Use -L matlab or --licenses=matlab to use one token. To use more, add the number you need with a colon separator, such as -L matlab:3 for three tokens.
Running Matlab Interactively
This will start an interactive Matlab session in the terminal. The Matlab GUI is not available in Platform R.
srun -L matlab --singularity-container=/mnt/scratch/shared/containers/platformr-matlab-2024b.sif --pty matlab
Running Matlab Batch Jobs
For the example, create this simple Matlab file, hello.m:
% hello.m
disp("Hello, World!");
result = 2 + 2;
disp("Result: " + string(result));
And create this batch script, submit.sh: Note the -r "run('hello.m')" command line argument. That's the most straightforward way to have Matlab run a file of Matlab code from the command line.
#!/bin/bash
#SBATCH --job-name=matlab-test
#SBATCH --licenses=matlab
#SBATCH --cpus-per-task=1
#SBATCH --memory=16G
#SBATCH --output=hello.out
srun \
--singularity-container=/mnt/scratch/shared/containers/platformr-matlab-2024b.sif \
matlab -r "run('hello.m')"Then run: sbatch submit.sh
Parallel Computing Toolbox
The Platform R Matlab container includes the Parallel Computing Toolbox.
To give Matlab more CPUs to work with, change the value of the --cpus-per-task setting.

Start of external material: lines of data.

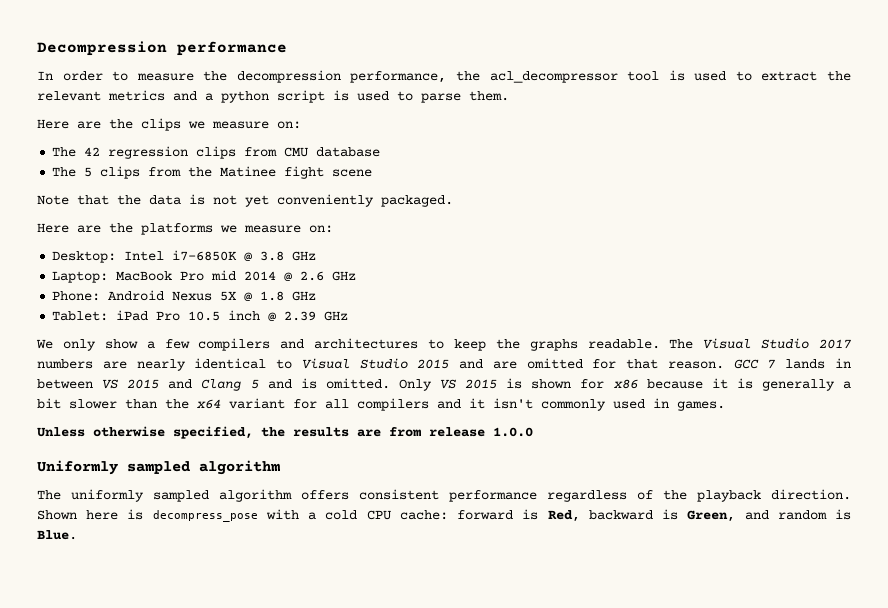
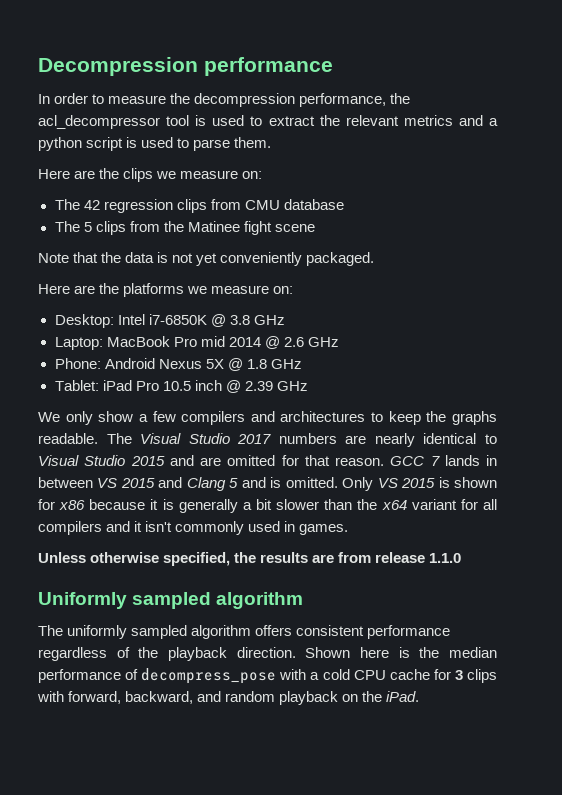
[493,427,533,437] 1.0.0 -> [429,553,462,563] 1.1.0
(144, 514) none -> [419,647,498,658] [38,669,139,683] the median performance of
[399,509,852,522] [37,530,77,540] cache: forward is Red, backward is Green, and random is Blue. -> [389,669,498,683] [37,691,420,705] cache for 3 clips with forward, backward, and random playback on the iPad.

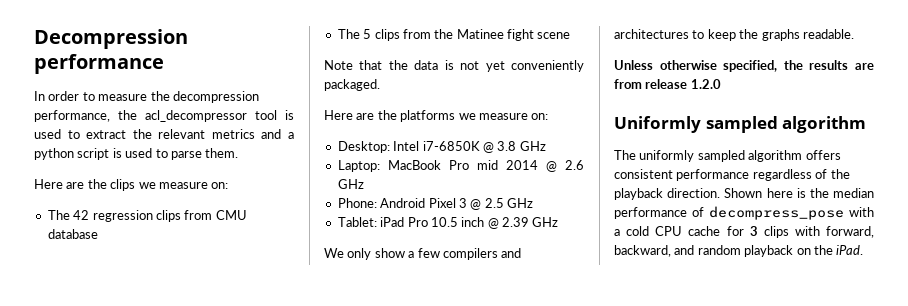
[158,358,267,371] Nexus 5X @ 1.8 -> [428,198,504,210] Pixel 3 @ 2.5
[106,433,497,447] [38,455,497,466] [38,477,497,491] [38,499,498,513] [38,521,349,535] The Visual Studio 2017 numbers are nearly identical to Visual Studio 2015 and are omitted for that reason. GCC 7 lands in between VS 2015 and Clang 5 and is omitted. Only VS 2015 is shown for x86 because it is generally a bit slower than the x64 variant for all compilers and it isn't commonly used in games. -> (854, 34) none
[429,553,462,563] 1.1.0 -> [690,79,721,89] 1.2.0

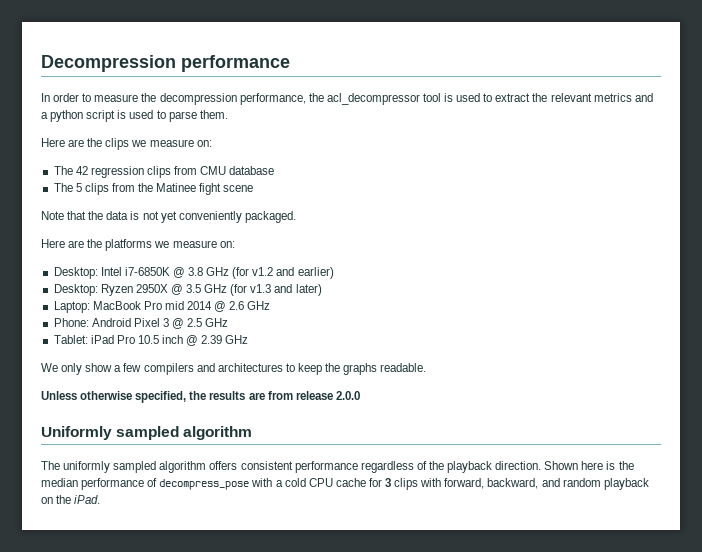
(546, 146) none -> [232,267,334,279] [53,284,322,296] (for v1.2 and earlier) // Desktop: Ryzen 2950X @ 3.5 GHz (for v1.3 and later)
[690,79,721,89] 1.2.0 -> [335,391,360,400] 2.0.0

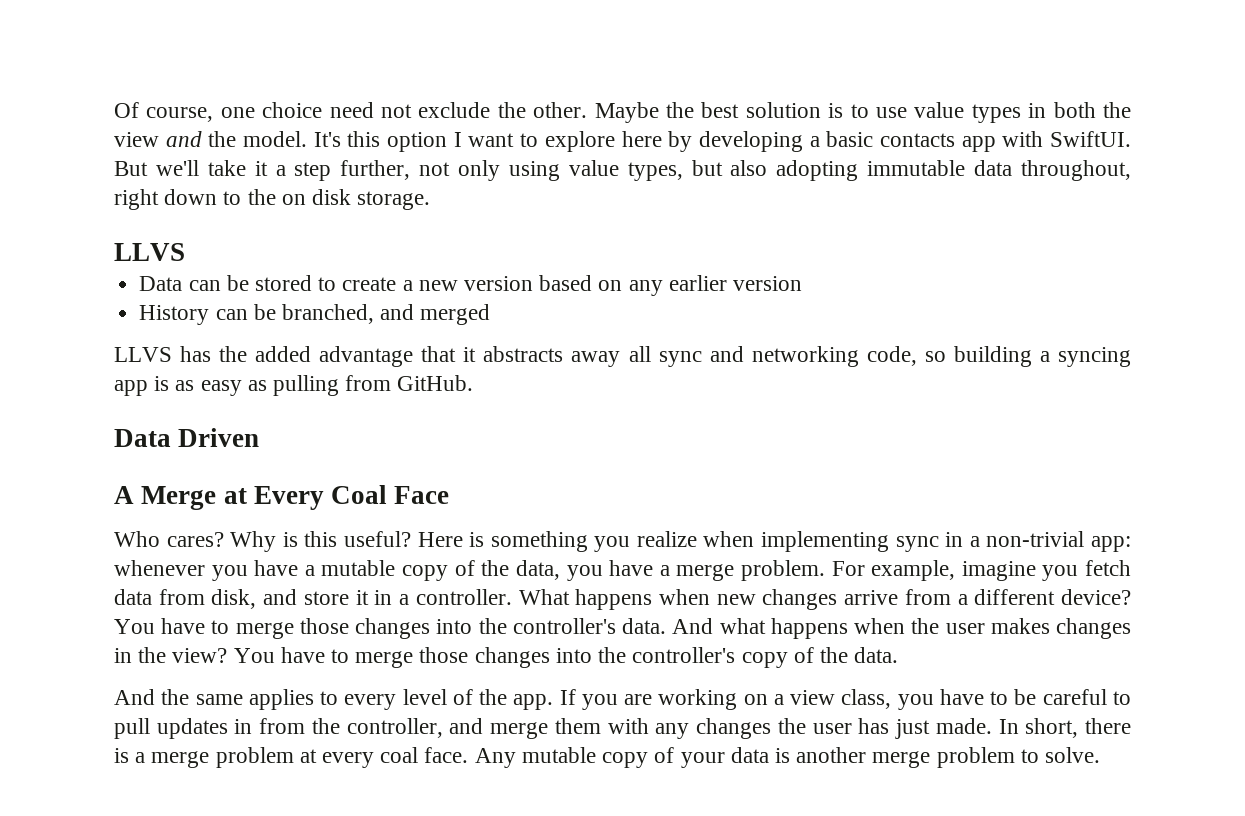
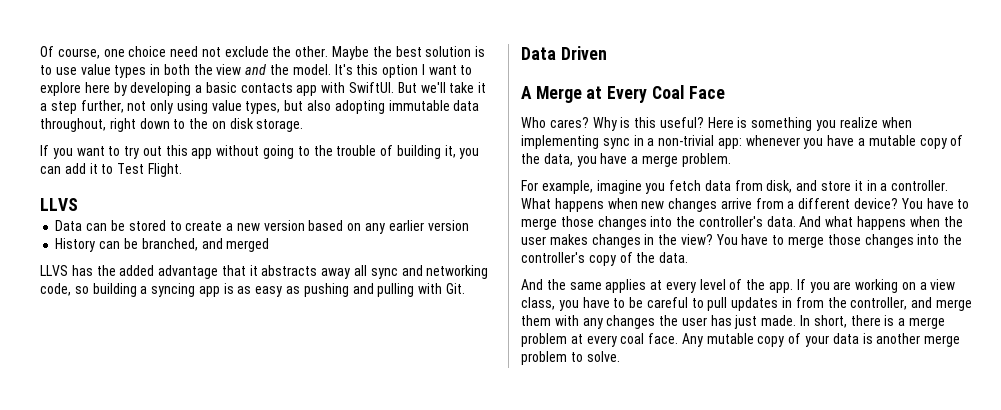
(431, 200) none -> [40,145,480,159] [40,163,182,177] // If you want to try out this app without going to the trouble of building it, you can add it to Test Flight.
[273,375,474,396] pulling from GitHub. -> [303,283,465,297] pushing and pulling with Git.
(825, 570) none -> (731, 160) //
[320,691,339,705] to -> [650,280,663,290] at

For example, if you set --cpus-per-task=32 Matlab will see 32 CPU cores. If in Matlab you run parpool() it will set up what Matlab calls a ProcessPool with 32 CPU cores.
You can pass the number of CPUs as an argument to parpool. That is not necessary, but might be useful as documentation. Matlab will give an error if you ask for more CPUs than you specify to slurm, such as using parpool(32) when the slurm resource option is only --cpus-per-task=16.